Cluster-Aware Neural Collapse Prompt Tuning for Long-Tailed Generalization of Vision-Language Models
Abstract
Prompt learning has emerged as an efficient alternative to fine-tuning pre-trained vision-language models (VLMs).Despite its promise, current methods still struggle to maintain tail-class discriminability when adapting to class-imbalanced datasets.

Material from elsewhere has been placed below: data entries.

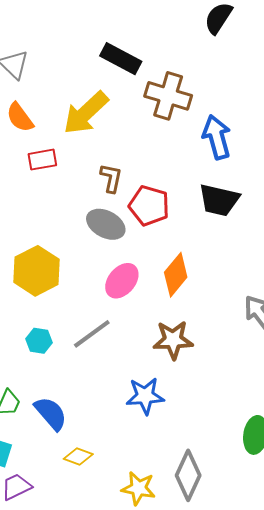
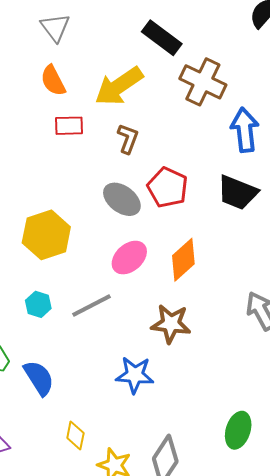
brown L-shape: (111, 178) -> (128, 139), moved
yellow diamond: (78, 456) -> (75, 436), moved, turned 72

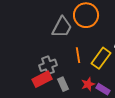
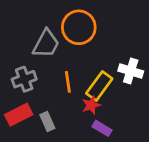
gray cross: (48, 65) -> (24, 79), moved
red star: (88, 84) -> (91, 105), moved

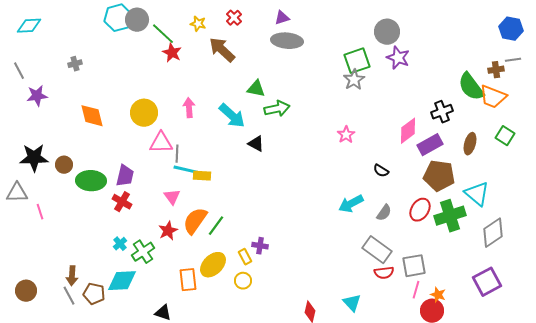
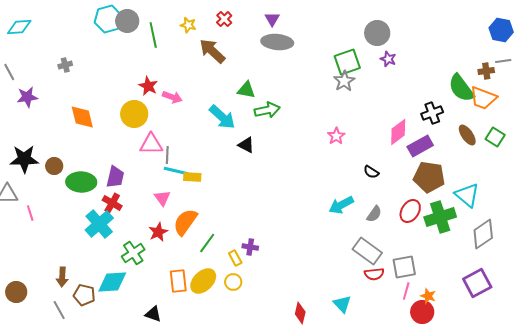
purple triangle: (282, 18) -> (272, 19), turned -42
green line: (163, 34) -> (153, 35), turned 35
red star: (172, 53) -> (148, 86), moved
purple star: (398, 58) -> (388, 59), size x0.7
pink arrow: (189, 108) -> (172, 97), moved, turned 114
brown ellipse: (470, 144) -> (467, 135), moved, turned -50
green line: (216, 226) -> (207, 243), moved
cyan cross: (120, 244) -> (99, 224), moved, size x2.0
yellow ellipse: (213, 265) -> (203, 281), moved
gray line: (69, 296) -> (59, 310), moved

In this work, we propose cluster-aware neural collapse prompt tuning (CPT), which enhances the discriminability of tail classes in prompt-tuned VLMs without sacrificing their overall generalization.First, we design a cluster-invariant space by mining semantic assignments from the pre-trained VLM and mapping them to prompt-tuned features.This computes cluster-level boundaries and restricts the constraints to local neighborhoods, which reduces interference with the global semantic structure of the pre-trained VLM.Second, we introduce neural-collapse–driven discriminability optimization with three losses: textual Equiangular Tight Frame (ETF) separation loss, class-wise convergence loss, and rotation stabilization loss.These losses work together to shape intra-cluster geometry for better inter-class separation and intra-class alignment.Extensive experiments on 11 diverse datasets demonstrate that CPT outperforms SOTA methods, with stronger performance on long-tail classes and good generalization to unseen classes.We will release all source code.